I never do anything very special on New Year’s Eve, so I’m much less sentimental about it than Christmas. Long ago, I used to give big dinner dances when I was married, with an orchestra, and I love to dance. Eventually, we spent quiet evenings at home with popcorn, watching old movies. And once divorced, I gave poker parties on New Year’s Eve that were really fun. And in recent years, I neither give parties on New Year’s Eve nor go to them. They just seem like too much trouble and are usually disappointing, the roads are dangerous, and I’m happy to stay home. Now, in the year of Covid, the whole world is dangerous, and everyone and everything is dangerous wherever you are. So I’m even happier to be at home.
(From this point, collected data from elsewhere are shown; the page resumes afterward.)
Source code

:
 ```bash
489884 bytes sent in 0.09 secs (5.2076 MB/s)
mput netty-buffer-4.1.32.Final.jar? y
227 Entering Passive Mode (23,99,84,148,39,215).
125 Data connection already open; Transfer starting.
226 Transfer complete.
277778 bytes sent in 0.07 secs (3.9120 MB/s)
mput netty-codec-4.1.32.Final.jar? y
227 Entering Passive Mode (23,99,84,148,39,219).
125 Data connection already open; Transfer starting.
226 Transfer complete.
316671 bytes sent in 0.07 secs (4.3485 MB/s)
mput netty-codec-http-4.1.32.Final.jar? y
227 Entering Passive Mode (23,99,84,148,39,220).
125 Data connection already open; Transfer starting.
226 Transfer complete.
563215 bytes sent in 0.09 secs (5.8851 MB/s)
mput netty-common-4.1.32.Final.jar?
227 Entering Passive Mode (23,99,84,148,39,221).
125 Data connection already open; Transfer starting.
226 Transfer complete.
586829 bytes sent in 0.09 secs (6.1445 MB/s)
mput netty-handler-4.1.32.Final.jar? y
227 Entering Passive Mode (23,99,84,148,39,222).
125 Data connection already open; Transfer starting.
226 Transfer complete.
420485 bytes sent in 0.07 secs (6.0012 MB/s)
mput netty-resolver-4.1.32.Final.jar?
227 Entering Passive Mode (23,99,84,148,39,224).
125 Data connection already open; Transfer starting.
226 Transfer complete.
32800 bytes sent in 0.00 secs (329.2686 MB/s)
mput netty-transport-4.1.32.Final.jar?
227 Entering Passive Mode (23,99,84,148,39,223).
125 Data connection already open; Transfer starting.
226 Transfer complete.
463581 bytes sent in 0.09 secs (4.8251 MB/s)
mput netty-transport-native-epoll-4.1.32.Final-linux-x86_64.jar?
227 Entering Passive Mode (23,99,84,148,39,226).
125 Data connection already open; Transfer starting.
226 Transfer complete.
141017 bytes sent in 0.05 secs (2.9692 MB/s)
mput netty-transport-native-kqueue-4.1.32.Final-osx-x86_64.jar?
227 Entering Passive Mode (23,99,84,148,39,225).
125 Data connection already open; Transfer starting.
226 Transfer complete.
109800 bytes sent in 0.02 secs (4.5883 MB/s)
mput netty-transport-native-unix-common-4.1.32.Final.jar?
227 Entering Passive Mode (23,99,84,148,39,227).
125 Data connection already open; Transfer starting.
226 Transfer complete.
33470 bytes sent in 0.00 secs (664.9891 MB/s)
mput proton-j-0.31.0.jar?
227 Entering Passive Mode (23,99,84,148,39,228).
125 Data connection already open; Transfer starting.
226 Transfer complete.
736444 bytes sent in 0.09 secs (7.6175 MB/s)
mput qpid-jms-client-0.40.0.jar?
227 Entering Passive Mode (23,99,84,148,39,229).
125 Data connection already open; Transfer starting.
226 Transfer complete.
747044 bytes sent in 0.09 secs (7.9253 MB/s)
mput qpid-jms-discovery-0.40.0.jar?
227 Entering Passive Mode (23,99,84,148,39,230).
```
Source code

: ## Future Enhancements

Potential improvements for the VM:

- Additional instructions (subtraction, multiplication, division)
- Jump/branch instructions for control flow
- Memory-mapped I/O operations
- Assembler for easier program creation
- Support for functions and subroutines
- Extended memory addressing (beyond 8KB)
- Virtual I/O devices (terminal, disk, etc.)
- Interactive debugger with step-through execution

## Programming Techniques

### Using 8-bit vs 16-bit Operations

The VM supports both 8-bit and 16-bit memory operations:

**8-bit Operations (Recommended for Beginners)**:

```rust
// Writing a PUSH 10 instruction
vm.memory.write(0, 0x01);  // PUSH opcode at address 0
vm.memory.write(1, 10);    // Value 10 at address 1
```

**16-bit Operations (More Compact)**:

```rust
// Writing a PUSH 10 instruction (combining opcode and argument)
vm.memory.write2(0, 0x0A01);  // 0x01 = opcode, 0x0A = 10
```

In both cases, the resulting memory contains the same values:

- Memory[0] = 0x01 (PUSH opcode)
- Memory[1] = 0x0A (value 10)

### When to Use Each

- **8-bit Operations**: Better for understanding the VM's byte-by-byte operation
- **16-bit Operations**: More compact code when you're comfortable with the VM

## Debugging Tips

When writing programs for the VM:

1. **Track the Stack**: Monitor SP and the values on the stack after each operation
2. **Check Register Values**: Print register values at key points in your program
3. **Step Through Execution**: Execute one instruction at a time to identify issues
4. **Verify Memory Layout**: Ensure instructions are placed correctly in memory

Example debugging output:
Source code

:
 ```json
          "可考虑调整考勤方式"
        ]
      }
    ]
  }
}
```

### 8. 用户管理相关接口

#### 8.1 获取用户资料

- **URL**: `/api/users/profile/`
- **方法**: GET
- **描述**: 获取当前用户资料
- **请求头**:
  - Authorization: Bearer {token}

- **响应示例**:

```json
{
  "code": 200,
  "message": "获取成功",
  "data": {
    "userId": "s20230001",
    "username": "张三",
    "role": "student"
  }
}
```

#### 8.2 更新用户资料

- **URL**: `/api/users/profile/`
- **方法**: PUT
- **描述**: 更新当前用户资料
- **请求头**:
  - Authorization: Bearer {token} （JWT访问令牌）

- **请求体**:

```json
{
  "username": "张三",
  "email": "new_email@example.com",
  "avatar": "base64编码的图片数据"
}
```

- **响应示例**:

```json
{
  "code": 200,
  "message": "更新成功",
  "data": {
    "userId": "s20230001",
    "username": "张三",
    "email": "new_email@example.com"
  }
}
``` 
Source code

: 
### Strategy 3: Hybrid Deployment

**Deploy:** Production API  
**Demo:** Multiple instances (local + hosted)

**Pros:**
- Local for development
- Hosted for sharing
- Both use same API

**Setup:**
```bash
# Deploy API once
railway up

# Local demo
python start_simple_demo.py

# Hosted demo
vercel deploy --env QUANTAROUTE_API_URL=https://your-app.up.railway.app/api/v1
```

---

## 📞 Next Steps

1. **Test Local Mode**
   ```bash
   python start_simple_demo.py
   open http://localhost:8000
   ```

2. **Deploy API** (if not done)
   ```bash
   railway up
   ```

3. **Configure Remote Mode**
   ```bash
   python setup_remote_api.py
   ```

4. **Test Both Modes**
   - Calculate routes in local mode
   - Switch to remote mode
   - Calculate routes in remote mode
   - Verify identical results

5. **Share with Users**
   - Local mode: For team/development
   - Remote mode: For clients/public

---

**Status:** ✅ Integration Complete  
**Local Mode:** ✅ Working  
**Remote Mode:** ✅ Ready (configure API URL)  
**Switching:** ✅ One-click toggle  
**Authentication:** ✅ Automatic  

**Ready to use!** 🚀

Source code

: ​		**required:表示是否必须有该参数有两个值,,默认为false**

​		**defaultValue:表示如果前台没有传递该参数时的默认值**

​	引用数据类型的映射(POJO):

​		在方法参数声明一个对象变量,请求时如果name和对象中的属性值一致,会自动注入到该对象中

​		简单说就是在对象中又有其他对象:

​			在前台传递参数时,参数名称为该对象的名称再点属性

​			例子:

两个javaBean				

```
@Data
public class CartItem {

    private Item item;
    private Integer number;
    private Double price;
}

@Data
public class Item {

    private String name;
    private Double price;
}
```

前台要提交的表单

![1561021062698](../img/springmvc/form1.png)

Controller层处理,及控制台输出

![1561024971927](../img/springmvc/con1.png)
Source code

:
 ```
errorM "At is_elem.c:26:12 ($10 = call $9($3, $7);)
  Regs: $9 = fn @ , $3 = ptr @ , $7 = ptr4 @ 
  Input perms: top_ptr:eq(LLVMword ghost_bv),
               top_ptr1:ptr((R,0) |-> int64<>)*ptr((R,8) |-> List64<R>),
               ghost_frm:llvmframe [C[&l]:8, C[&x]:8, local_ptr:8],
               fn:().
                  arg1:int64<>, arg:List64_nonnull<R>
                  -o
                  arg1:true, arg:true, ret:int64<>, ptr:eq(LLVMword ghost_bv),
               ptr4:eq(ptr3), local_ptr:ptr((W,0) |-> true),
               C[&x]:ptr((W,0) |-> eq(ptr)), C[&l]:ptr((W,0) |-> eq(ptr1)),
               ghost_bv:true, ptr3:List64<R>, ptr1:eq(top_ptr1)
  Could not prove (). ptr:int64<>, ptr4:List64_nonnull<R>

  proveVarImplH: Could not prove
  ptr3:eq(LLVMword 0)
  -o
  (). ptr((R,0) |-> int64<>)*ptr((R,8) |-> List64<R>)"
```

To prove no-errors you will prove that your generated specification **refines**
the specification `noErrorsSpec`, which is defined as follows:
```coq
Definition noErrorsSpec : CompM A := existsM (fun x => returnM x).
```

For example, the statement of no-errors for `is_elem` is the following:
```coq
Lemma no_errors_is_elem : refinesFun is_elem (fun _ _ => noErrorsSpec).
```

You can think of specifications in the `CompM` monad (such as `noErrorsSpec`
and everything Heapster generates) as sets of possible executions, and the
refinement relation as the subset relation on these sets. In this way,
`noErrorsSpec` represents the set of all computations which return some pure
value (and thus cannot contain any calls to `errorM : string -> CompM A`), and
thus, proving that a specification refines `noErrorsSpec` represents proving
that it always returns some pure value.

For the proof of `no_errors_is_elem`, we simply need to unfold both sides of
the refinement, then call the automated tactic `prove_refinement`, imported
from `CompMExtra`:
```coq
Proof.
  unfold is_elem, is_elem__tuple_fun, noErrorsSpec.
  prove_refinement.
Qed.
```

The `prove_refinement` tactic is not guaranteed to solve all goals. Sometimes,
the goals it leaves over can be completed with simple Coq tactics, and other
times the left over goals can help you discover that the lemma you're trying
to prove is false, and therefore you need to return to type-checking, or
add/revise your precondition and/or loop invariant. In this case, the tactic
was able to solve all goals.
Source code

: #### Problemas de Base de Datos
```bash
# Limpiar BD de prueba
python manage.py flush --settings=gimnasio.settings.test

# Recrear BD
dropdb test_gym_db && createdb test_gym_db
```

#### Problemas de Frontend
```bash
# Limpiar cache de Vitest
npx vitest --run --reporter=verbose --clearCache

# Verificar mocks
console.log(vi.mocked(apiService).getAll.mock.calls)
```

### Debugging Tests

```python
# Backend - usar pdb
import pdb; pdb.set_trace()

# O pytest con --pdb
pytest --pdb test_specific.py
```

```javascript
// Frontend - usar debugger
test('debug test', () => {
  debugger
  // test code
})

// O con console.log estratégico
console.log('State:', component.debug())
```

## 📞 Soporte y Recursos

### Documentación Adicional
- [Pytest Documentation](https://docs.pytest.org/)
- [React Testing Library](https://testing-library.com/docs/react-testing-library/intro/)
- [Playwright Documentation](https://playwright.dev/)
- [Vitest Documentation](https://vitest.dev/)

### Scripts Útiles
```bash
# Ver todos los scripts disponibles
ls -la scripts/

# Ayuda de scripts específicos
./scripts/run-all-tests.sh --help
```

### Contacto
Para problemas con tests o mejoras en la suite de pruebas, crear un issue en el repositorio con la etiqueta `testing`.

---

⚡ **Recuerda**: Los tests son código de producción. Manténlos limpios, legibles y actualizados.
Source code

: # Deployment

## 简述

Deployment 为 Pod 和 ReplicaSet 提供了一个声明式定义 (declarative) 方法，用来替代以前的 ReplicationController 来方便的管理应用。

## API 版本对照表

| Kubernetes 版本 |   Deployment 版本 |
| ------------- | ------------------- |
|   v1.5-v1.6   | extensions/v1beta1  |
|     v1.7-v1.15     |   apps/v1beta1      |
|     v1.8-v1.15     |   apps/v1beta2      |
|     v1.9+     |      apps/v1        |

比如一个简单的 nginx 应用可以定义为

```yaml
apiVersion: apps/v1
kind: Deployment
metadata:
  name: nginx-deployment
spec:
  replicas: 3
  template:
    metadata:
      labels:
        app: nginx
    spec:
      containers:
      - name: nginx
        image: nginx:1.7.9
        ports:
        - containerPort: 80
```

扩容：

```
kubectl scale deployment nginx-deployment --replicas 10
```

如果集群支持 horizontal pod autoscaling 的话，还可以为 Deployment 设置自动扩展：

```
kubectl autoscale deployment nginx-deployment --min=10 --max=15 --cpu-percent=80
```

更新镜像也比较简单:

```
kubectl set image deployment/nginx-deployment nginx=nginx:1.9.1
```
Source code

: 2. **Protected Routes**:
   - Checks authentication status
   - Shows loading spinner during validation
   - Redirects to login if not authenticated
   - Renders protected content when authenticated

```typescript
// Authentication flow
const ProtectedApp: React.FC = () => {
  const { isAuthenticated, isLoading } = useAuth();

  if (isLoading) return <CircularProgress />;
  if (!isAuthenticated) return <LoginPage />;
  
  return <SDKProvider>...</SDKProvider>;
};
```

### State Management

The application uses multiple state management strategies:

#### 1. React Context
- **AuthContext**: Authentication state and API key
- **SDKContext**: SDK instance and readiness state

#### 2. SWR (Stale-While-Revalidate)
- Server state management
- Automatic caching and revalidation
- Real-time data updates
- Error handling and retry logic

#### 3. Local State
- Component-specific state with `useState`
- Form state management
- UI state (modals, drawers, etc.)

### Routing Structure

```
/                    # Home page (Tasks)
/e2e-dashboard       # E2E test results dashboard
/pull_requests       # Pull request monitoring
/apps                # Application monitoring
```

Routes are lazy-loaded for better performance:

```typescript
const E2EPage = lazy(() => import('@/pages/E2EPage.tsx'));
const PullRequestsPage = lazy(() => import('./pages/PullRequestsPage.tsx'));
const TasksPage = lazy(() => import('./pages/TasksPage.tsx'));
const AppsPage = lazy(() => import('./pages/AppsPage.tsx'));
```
But what I long for now is a world where Covid is gone and long forgotten, my loved ones aren’t at risk, I don’t have to remember to wear a mask, or ask my friends what they’ve been doing lately, or panic if I was in contact with someone who came down with it, or get tested regularly. Covid has become a full time part of our daily lives now, and we have to constantly remember to be responsible. It will be wonderful when it will no longer be part of our lives, and I am fervently hoping that 2021 is the year we see it depart, just as 2020 was the year we saw it arrive, and had no idea what was in store for us on New Year’s Day last year, and what lay ahead for us all, with lock downs and curfews, and tragedies over lost loved ones.

 

So my hope and my prayer for the New Year is that 2021 is the year that Covid will end, that it will disappear into the mists, we can throw our masks away, and not worry if we caught it going to the grocery store or from a friend. Here’s to the end of Covid, and welcome 2021. I hope this is going to be a very, very, very good year. And I wish you happiness, health, peace and prosperity in the coming year. May all your wishes come true in the coming year, and all of our wishes that this will be the year that the Covid 19 virus disappears.

 

Happy New Year!! Happy 2021!!! Have a beautiful New Year!!!